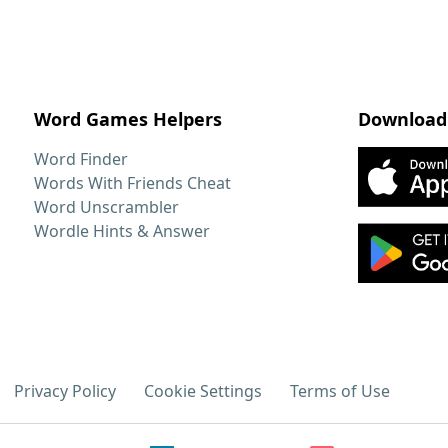
Word Games Helpers
Download
Word Finder
Words With Friends Cheat
Word Unscrambler
Wordle Hints & Answer
Privacy Policy
Cookie Settings
Terms of Use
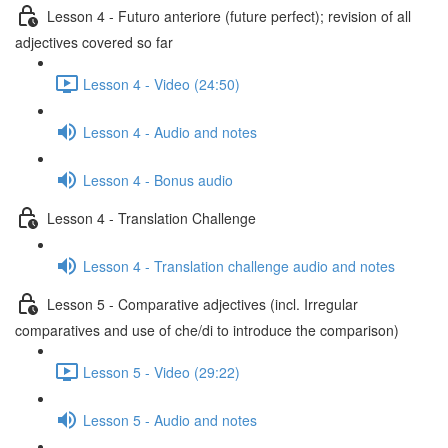
Lesson 4 - Futuro anteriore (future perfect); revision of all
adjectives covered so far
Lesson 4 - Video (24:50)
Lesson 4 - Audio and notes
Lesson 4 - Bonus audio
Lesson 4 - Translation Challenge
Lesson 4 - Translation challenge audio and notes
Lesson 5 - Comparative adjectives (incl. Irregular
comparatives and use of che/di to introduce the comparison)
Lesson 5 - Video (29:22)
Lesson 5 - Audio and notes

::::::::::

**WHAT THE TASK REQUIRES**:
Output all of the data exactly as it stands, minus any images.

**OUTPUT BELOW**:
Word Games Helpers
Download
Word Finder
Words With Friends Cheat
Word Unscrambler
Wordle Hints & Answer
Privacy Policy
Cookie Settings
Terms of Use
Lesson 4 - Futuro anteriore (future perfect); revision of all
adjectives covered so far
Lesson 4 - Video (24:50)
Lesson 4 - Audio and notes
Lesson 4 - Bonus audio
Lesson 4 - Translation Challenge
Lesson 4 - Translation challenge audio and notes
Lesson 5 - Comparative adjectives (incl. Irregular
comparatives and use of che/di to introduce the comparison)
Lesson 5 - Video (29:22)
Lesson 5 - Audio and notes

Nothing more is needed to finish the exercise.